#### RECORDS FOR THE EXERCISE:
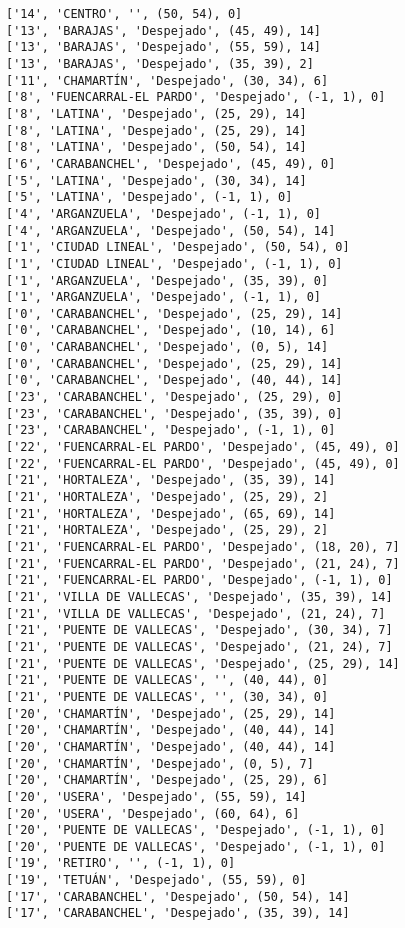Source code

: \documentclass[11pt]{article}
\begin{document}
\begin{Verbatim}[commandchars=\\\{\}]
['14', 'CENTRO', '', (50, 54), 0]
['13', 'BARAJAS', 'Despejado', (45, 49), 14]
['13', 'BARAJAS', 'Despejado', (55, 59), 14]
['13', 'BARAJAS', 'Despejado', (35, 39), 2]
['11', 'CHAMARTÍN', 'Despejado', (30, 34), 6]
['8', 'FUENCARRAL-EL PARDO', 'Despejado', (-1, 1), 0]
['8', 'LATINA', 'Despejado', (25, 29), 14]
['8', 'LATINA', 'Despejado', (25, 29), 14]
['8', 'LATINA', 'Despejado', (50, 54), 14]
['6', 'CARABANCHEL', 'Despejado', (45, 49), 0]
['5', 'LATINA', 'Despejado', (30, 34), 14]
['5', 'LATINA', 'Despejado', (-1, 1), 0]
['4', 'ARGANZUELA', 'Despejado', (-1, 1), 0]
['4', 'ARGANZUELA', 'Despejado', (50, 54), 14]
['1', 'CIUDAD LINEAL', 'Despejado', (50, 54), 0]
['1', 'CIUDAD LINEAL', 'Despejado', (-1, 1), 0]
['1', 'ARGANZUELA', 'Despejado', (35, 39), 0]
['1', 'ARGANZUELA', 'Despejado', (-1, 1), 0]
['0', 'CARABANCHEL', 'Despejado', (25, 29), 14]
['0', 'CARABANCHEL', 'Despejado', (10, 14), 6]
['0', 'CARABANCHEL', 'Despejado', (0, 5), 14]
['0', 'CARABANCHEL', 'Despejado', (25, 29), 14]
['0', 'CARABANCHEL', 'Despejado', (40, 44), 14]
['23', 'CARABANCHEL', 'Despejado', (25, 29), 0]
['23', 'CARABANCHEL', 'Despejado', (35, 39), 0]
['23', 'CARABANCHEL', 'Despejado', (-1, 1), 0]
['22', 'FUENCARRAL-EL PARDO', 'Despejado', (45, 49), 0]
['22', 'FUENCARRAL-EL PARDO', 'Despejado', (45, 49), 0]
['21', 'HORTALEZA', 'Despejado', (35, 39), 14]
['21', 'HORTALEZA', 'Despejado', (25, 29), 2]
['21', 'HORTALEZA', 'Despejado', (65, 69), 14]
['21', 'HORTALEZA', 'Despejado', (25, 29), 2]
['21', 'FUENCARRAL-EL PARDO', 'Despejado', (18, 20), 7]
['21', 'FUENCARRAL-EL PARDO', 'Despejado', (21, 24), 7]
['21', 'FUENCARRAL-EL PARDO', 'Despejado', (-1, 1), 0]
['21', 'VILLA DE VALLECAS', 'Despejado', (35, 39), 14]
['21', 'VILLA DE VALLECAS', 'Despejado', (21, 24), 7]
['21', 'PUENTE DE VALLECAS', 'Despejado', (30, 34), 7]
['21', 'PUENTE DE VALLECAS', 'Despejado', (21, 24), 7]
['21', 'PUENTE DE VALLECAS', 'Despejado', (25, 29), 14]
['21', 'PUENTE DE VALLECAS', '', (40, 44), 0]
['21', 'PUENTE DE VALLECAS', '', (30, 34), 0]
['20', 'CHAMARTÍN', 'Despejado', (25, 29), 14]
['20', 'CHAMARTÍN', 'Despejado', (40, 44), 14]
['20', 'CHAMARTÍN', 'Despejado', (40, 44), 14]
['20', 'CHAMARTÍN', 'Despejado', (0, 5), 7]
['20', 'CHAMARTÍN', 'Despejado', (25, 29), 6]
['20', 'USERA', 'Despejado', (55, 59), 14]
['20', 'USERA', 'Despejado', (60, 64), 6]
['20', 'PUENTE DE VALLECAS', 'Despejado', (-1, 1), 0]
['20', 'PUENTE DE VALLECAS', 'Despejado', (-1, 1), 0]
['19', 'RETIRO', '', (-1, 1), 0]
['19', 'TETUÁN', 'Despejado', (55, 59), 0]
['17', 'CARABANCHEL', 'Despejado', (50, 54), 14]
['17', 'CARABANCHEL', 'Despejado', (35, 39), 14]

\end{Verbatim}
\end{document}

#### WHAT YOU WILL DO:
With all pictures omitted, repeat every record above word for word.

#### EXERCISE SOLUTION:
Source code

: \documentclass[11pt]{article}
\begin{document}
\begin{Verbatim}[commandchars=\\\{\}]
['14', 'CENTRO', '', (50, 54), 0]
['13', 'BARAJAS', 'Despejado', (45, 49), 14]
['13', 'BARAJAS', 'Despejado', (55, 59), 14]
['13', 'BARAJAS', 'Despejado', (35, 39), 2]
['11', 'CHAMARTÍN', 'Despejado', (30, 34), 6]
['8', 'FUENCARRAL-EL PARDO', 'Despejado', (-1, 1), 0]
['8', 'LATINA', 'Despejado', (25, 29), 14]
['8', 'LATINA', 'Despejado', (25, 29), 14]
['8', 'LATINA', 'Despejado', (50, 54), 14]
['6', 'CARABANCHEL', 'Despejado', (45, 49), 0]
['5', 'LATINA', 'Despejado', (30, 34), 14]
['5', 'LATINA', 'Despejado', (-1, 1), 0]
['4', 'ARGANZUELA', 'Despejado', (-1, 1), 0]
['4', 'ARGANZUELA', 'Despejado', (50, 54), 14]
['1', 'CIUDAD LINEAL', 'Despejado', (50, 54), 0]
['1', 'CIUDAD LINEAL', 'Despejado', (-1, 1), 0]
['1', 'ARGANZUELA', 'Despejado', (35, 39), 0]
['1', 'ARGANZUELA', 'Despejado', (-1, 1), 0]
['0', 'CARABANCHEL', 'Despejado', (25, 29), 14]
['0', 'CARABANCHEL', 'Despejado', (10, 14), 6]
['0', 'CARABANCHEL', 'Despejado', (0, 5), 14]
['0', 'CARABANCHEL', 'Despejado', (25, 29), 14]
['0', 'CARABANCHEL', 'Despejado', (40, 44), 14]
['23', 'CARABANCHEL', 'Despejado', (25, 29), 0]
['23', 'CARABANCHEL', 'Despejado', (35, 39), 0]
['23', 'CARABANCHEL', 'Despejado', (-1, 1), 0]
['22', 'FUENCARRAL-EL PARDO', 'Despejado', (45, 49), 0]
['22', 'FUENCARRAL-EL PARDO', 'Despejado', (45, 49), 0]
['21', 'HORTALEZA', 'Despejado', (35, 39), 14]
['21', 'HORTALEZA', 'Despejado', (25, 29), 2]
['21', 'HORTALEZA', 'Despejado', (65, 69), 14]
['21', 'HORTALEZA', 'Despejado', (25, 29), 2]
['21', 'FUENCARRAL-EL PARDO', 'Despejado', (18, 20), 7]
['21', 'FUENCARRAL-EL PARDO', 'Despejado', (21, 24), 7]
['21', 'FUENCARRAL-EL PARDO', 'Despejado', (-1, 1), 0]
['21', 'VILLA DE VALLECAS', 'Despejado', (35, 39), 14]
['21', 'VILLA DE VALLECAS', 'Despejado', (21, 24), 7]
['21', 'PUENTE DE VALLECAS', 'Despejado', (30, 34), 7]
['21', 'PUENTE DE VALLECAS', 'Despejado', (21, 24), 7]
['21', 'PUENTE DE VALLECAS', 'Despejado', (25, 29), 14]
['21', 'PUENTE DE VALLECAS', '', (40, 44), 0]
['21', 'PUENTE DE VALLECAS', '', (30, 34), 0]
['20', 'CHAMARTÍN', 'Despejado', (25, 29), 14]
['20', 'CHAMARTÍN', 'Despejado', (40, 44), 14]
['20', 'CHAMARTÍN', 'Despejado', (40, 44), 14]
['20', 'CHAMARTÍN', 'Despejado', (0, 5), 7]
['20', 'CHAMARTÍN', 'Despejado', (25, 29), 6]
['20', 'USERA', 'Despejado', (55, 59), 14]
['20', 'USERA', 'Despejado', (60, 64), 6]
['20', 'PUENTE DE VALLECAS', 'Despejado', (-1, 1), 0]
['20', 'PUENTE DE VALLECAS', 'Despejado', (-1, 1), 0]
['19', 'RETIRO', '', (-1, 1), 0]
['19', 'TETUÁN', 'Despejado', (55, 59), 0]
['17', 'CARABANCHEL', 'Despejado', (50, 54), 14]
['17', 'CARABANCHEL', 'Despejado', (35, 39), 14]

\end{Verbatim}
\end{document}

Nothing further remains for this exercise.